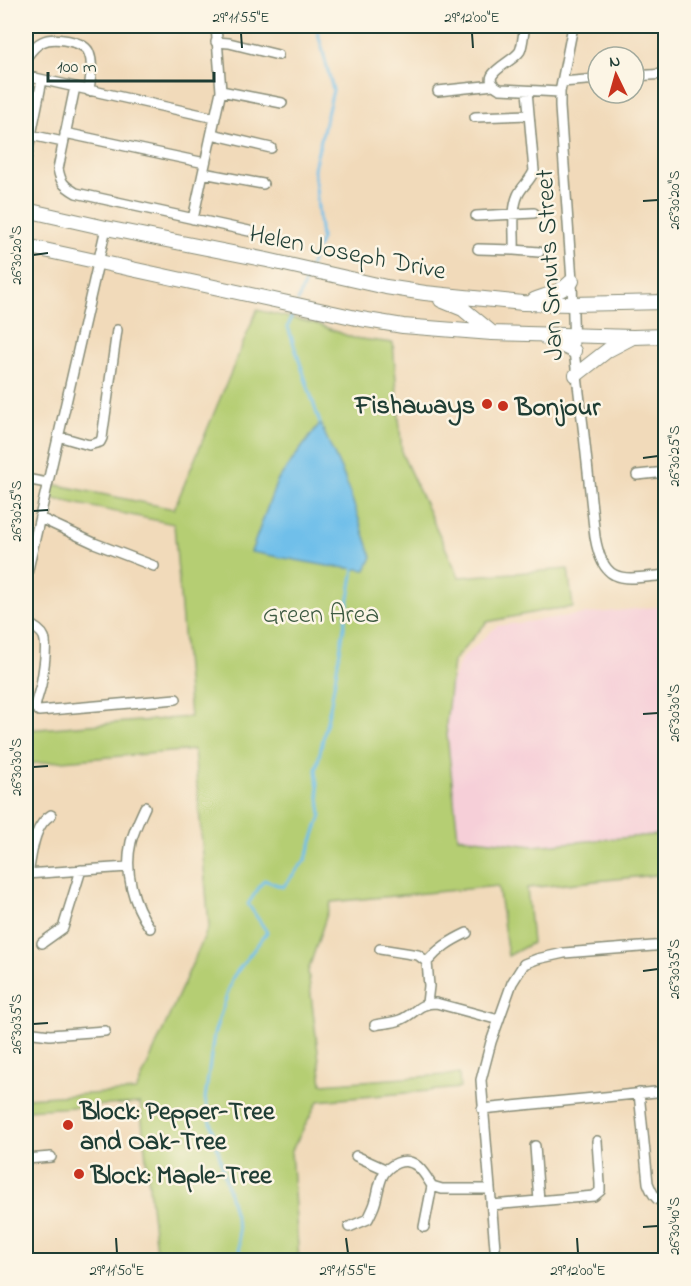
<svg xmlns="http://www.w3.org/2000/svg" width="691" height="1286" font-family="'Indie Flower',sans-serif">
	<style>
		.built { fill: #f6cfd8 }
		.green { fill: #b5ce73; stroke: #6a8654; stroke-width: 1.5 }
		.water { fill: #70bfea; stroke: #487e8f; stroke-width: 1.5 }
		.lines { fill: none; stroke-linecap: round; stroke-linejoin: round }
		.stream { stroke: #70bfea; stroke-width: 3 }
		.street-casing { stroke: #888c77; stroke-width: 12 }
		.secondary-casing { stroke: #888c77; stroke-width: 16 }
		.street { stroke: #fff; stroke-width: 9 }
		.secondary { stroke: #fff; stroke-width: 14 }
		.ticks { fill: none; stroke: #1f3d34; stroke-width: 2 }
		.poi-dot { fill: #c8321e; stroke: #fcf5e5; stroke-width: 2 }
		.labels { text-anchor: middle; stroke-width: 5; stroke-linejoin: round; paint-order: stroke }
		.street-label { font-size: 26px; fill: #1f3d34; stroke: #fcf5e5 }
		.poi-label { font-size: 26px; font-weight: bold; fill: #1f3d34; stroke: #fcf5e5; text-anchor: start }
		.park-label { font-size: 26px; fill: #3d5a41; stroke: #fcf5e5 }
		.neatline { fill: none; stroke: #1f3d34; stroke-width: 2 }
		.ticks-label { font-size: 15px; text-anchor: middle; fill: #1f3d34 }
	</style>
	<rect width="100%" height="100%" fill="#fcf5e5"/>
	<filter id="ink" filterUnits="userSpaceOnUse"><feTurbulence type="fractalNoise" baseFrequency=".0167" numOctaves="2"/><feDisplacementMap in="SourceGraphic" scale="12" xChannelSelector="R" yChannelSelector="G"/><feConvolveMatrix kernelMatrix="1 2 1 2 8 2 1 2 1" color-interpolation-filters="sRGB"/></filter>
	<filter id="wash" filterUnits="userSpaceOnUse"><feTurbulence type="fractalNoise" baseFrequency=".008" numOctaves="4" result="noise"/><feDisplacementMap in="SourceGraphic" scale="24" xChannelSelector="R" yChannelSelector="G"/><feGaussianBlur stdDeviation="1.35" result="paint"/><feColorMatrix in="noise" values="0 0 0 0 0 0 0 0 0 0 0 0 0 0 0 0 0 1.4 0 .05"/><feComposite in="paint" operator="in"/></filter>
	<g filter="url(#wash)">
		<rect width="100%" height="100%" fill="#f1daba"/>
		<!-- built -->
		<path class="built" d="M665 606V834L533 846 458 837 446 725 450 686 461 659 497 626 575 615Z"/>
		<!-- green -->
		<path class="green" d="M257 310 317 324 353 338 393 343 402 454 459 577 568 569 573 607 546 610 487 622 453 661 446 725 458 837 533 846 665 834V874L527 888 532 943 508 956 498 886 331 902 308 971 322 1084 459 1074 460 1088 318 1101 291 1152 299 1260H157L140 1103 26 1110V1098L136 1091 209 926 194 750 26 764V730L190 717 174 524 49 498 52 484 174 509Z"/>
		<!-- water -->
		<path class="water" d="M320 423 344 476 372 557 366 570 328 566 251 552 277 481Z"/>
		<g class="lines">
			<!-- stream -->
			<path class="stream" d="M310 267 321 239 314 168 333 90 317 29
				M298 301 308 273
				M294 309 288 327 320 423
				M240 1260 238 1228 205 1099 214 1034 233 977 267 932 248 904 264 880 283 887 306 859 321 815 316 770 331 703 354 569"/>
		</g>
	</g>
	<g filter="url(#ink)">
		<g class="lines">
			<defs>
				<path id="street" d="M573 26 560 92V107L572 281 574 351 584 435 595 537C604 587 623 579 666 575
					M525 27C523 34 523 44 520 51 513 63 474 75 500 89L560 92
					M216 42 229 43 278 55
					M26 58C30 52 35 45 42 42 53 36 85 41 89 53 94 65 90 78 89 91
					M26 76 215 118 193 219
					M634 76 666 74
					M562 82 598 79
					M75 87 58 169C61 183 63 185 76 193L249 231
					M221 91 282 103
					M438 91 494 85
					M475 117 529 115
					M215 118 221 91 216 26
					M65 133 205 163
					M26 134 63 142
					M212 134 271 148
					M26 160 42 80
					M203 173 263 184
					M476 216 534 213
					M478 249 514 250C515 233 511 211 518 195 522 186 530 181 534 171L527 91
					M514 250 539 252
					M58 436 89 445 100 442 102 438 117 330
					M637 475 666 472
					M26 479 47 483
					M40 518 94 543 154 566
					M26 578 106 228
					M26 623C33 626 41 630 44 637 48 647 43 674 41 685 39 693 36 700 35 708L39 711 176 699
					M145 807C140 818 134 830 131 842 124 872 133 904 150 928
					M26 874 128 867
					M28 874C32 854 33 826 51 815
					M42 943 63 928 81 870
					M380 949 418 955 427 962 429 986 427 1003
					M427 962C439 948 450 941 467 933
					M375 1025C384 1023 393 1023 400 1020 415 1014 418 1003 436 1003L499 1020
					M26 1032 50 1035 105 1031
					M639 1093 648 1183C652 1193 655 1200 666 1204
					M482 1109 666 1091
					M535 1146 539 1201
					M356 1156 387 1170
					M26 1159 51 1157
					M492 1205 594 1196 600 1191V1184L597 1141
					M349 1227 368 1219C370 1215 372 1211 374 1206 378 1196 378 1185 383 1175 386 1170 392 1165 397 1163 415 1156 424 1173 432 1186L442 1189H490
					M424 1227 432 1186
					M496 1260 481 1080 491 1042 512 983 524 964 537 959 564 953 666 945"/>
				<path id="secondary" d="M26 210 106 228 267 260 386 287 425 293 523 303 572 304 666 302
					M26 246 361 319 403 326 492 333 633 337 666 336
					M441 300 463 309 492 333
					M534 300C547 295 562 292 572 281
					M546 338 574 351
					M576 375 608 350 631 338"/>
			</defs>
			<!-- street casing -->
			<use href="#street" class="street-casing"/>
			<!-- secondary casing -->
			<use href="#secondary" class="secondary-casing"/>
			<!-- street -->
			<use href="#street" class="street"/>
			<!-- secondary -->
			<use href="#secondary" class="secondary"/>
		</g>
	</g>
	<!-- ticks -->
	<path class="ticks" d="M241 33 242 48M472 33 473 48M643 201 658 200M33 255 48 253M643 458 658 456M33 511 48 510M643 714 658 713M33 767 48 766M643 971 658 969M33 1024 48 1023M643 1227 658 1226M116 1238 117 1253M346 1238 348 1253M577 1238 578 1253"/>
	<!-- markers -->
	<g class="poi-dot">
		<circle cx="487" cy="404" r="6"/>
		<circle cx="503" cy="406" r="6"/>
		<circle cx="68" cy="1125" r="6"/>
		<circle cx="79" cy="1174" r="6"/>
	</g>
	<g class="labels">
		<!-- street labels -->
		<g class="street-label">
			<text transform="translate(348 251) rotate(11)" y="9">Helen Joseph Drive</text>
			<text transform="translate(548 265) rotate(-93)" y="9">Jan Smuts Street</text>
		</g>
		<!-- poi labels -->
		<g class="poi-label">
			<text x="475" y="413" text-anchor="end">Fishaways</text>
			<text x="515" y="415">Bonjour</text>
			<text x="80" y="1119">Block: Pepper-Tree<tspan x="80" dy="30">and Oak-Tree</tspan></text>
			<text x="91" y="1183">Block: Maple-Tree</text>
		</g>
		<!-- park labels -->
		<g class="park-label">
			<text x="321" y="622">Green Area</text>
		</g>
	</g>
	<!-- margin -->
	<rect width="691" height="1286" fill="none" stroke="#fcf5e5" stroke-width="66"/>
	<!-- north arrow -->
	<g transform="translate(616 75) rotate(355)"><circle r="28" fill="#fcf5e5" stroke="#a4ab9e" stroke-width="1.5"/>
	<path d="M0-4.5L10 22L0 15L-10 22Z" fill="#c8321e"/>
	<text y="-9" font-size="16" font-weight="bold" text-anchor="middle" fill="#1f3d34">N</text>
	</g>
	<!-- scale -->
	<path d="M48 72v9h166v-9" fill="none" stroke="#1f3d34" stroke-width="3"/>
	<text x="57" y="72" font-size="18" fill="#1f3d34" stroke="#fcf5e5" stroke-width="4.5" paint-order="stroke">100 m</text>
	<rect x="33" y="33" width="625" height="1220" class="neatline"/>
	<g class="ticks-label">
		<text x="241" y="22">29°11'55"E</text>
		<text x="472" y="22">29°12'00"E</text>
		<text transform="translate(674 200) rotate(-90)" y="5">26°30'20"S</text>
		<text transform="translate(16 255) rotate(-90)" y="5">26°30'20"S</text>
		<text transform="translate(674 456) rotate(-90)" y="5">26°30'25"S</text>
		<text transform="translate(16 511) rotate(-90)" y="5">26°30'25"S</text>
		<text transform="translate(674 713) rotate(-90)" y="5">26°30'30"S</text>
		<text transform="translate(16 767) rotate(-90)" y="5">26°30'30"S</text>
		<text transform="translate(674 969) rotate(-90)" y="5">26°30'35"S</text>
		<text transform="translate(16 1024) rotate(-90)" y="5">26°30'35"S</text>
		<text transform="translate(674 1226) rotate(-90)" y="5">26°30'40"S</text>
		<text x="117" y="1275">29°11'50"E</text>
		<text x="348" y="1275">29°11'55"E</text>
		<text x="578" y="1275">29°12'00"E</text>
	</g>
</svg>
----
• **About this exercise**: All lines from the listing above that include "linejoin" should be shown.

• **Solution**:
		.lines { fill: none; stroke-linecap: round; stroke-linejoin: round }
		.labels { text-anchor: middle; stroke-width: 5; stroke-linejoin: round; paint-order: stroke }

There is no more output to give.